A friend who attended Justice Stevens’s latest event at 6th and I in Washington relayed this account of why JPS does not hear cases on the Circuit Courts, unlike his colleagues Justices O’Connor and S0uter:
When he retired he decided not to sit on the Courts of Appeals – he’s not required to do so and does not need to do it to still get privileges like retaining chambers and clerks. Jokingly said he’s not sure if O’Connor and Souter received the same info when they retired. He says Souter enjoys sitting primarily on the 1st Circuit and has remained active. He also thinks O’Connor enjoys that, as well as her other activities which he thinks is great. Judge Tatel led the conversation with JPS and said there was a standing invite for JPS to come sit on the DC Circuit.
In order to continue receiving the salary of the office under subsection (b), a justice must be certified in each calendar year by the Chief Justice, and a judge must be certified by the chief judge of the circuit in which the judge sits, as having met the requirements set forth in at least one of the following subparagraphs
Of course none of this explains why JPS keeps his chambers and clerks if he is not performing any judicial work. As Lyle noted, the Court is in fact working in support of Justice Stevens’s legislative crusade.
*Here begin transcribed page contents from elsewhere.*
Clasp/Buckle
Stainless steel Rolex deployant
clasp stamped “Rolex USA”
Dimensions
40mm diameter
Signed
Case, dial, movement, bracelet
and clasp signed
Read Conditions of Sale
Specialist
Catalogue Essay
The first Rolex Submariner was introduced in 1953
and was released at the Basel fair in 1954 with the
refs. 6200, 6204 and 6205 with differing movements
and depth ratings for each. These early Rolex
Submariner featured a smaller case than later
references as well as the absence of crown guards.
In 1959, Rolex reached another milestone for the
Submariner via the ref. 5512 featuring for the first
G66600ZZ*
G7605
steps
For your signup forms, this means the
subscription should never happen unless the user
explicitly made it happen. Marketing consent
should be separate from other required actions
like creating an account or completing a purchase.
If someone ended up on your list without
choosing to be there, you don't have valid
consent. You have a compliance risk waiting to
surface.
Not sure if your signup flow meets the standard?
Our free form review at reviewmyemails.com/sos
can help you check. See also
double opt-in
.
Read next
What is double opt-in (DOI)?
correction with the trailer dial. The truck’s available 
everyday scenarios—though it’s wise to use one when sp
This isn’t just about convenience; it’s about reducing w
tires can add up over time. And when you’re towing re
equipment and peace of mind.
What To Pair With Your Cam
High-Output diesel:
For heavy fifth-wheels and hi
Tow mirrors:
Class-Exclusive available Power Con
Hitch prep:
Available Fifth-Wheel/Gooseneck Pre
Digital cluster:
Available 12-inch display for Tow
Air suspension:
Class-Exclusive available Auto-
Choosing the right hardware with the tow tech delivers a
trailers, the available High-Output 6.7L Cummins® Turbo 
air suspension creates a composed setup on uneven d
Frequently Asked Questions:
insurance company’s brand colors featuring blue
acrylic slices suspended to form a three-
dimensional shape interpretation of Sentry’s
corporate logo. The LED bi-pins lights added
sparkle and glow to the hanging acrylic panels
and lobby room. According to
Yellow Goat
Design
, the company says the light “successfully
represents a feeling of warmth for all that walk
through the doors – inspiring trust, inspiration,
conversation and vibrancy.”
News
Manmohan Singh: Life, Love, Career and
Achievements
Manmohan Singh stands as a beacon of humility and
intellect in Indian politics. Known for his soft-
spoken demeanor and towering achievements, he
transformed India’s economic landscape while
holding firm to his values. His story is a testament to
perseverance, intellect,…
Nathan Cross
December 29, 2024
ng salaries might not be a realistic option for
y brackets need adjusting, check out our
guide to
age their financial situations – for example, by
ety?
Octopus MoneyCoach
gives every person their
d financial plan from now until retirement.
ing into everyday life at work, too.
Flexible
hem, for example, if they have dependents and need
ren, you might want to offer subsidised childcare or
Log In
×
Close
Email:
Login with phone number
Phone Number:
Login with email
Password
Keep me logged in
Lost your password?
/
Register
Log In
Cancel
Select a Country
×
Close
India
His prepared testimony before the Senate panel was distributed for him by the Court’s staff. He no doubt had at least some help with it from a government-salaried law clerk. And they very likely did some work on it in the judicial chambers he still occupies. The remarks are clearly his own, but they have the patina of the high judicial office he held for nearly thirty-five years.
Notwithstanding his jocularity concerning his worry-free senior status, if Justice Stevens wants to continue to promote legislative change in the manner he has, without doing any actual judicial work, he doesn’t need a tax-payer funded judicial chamber and staff to do so.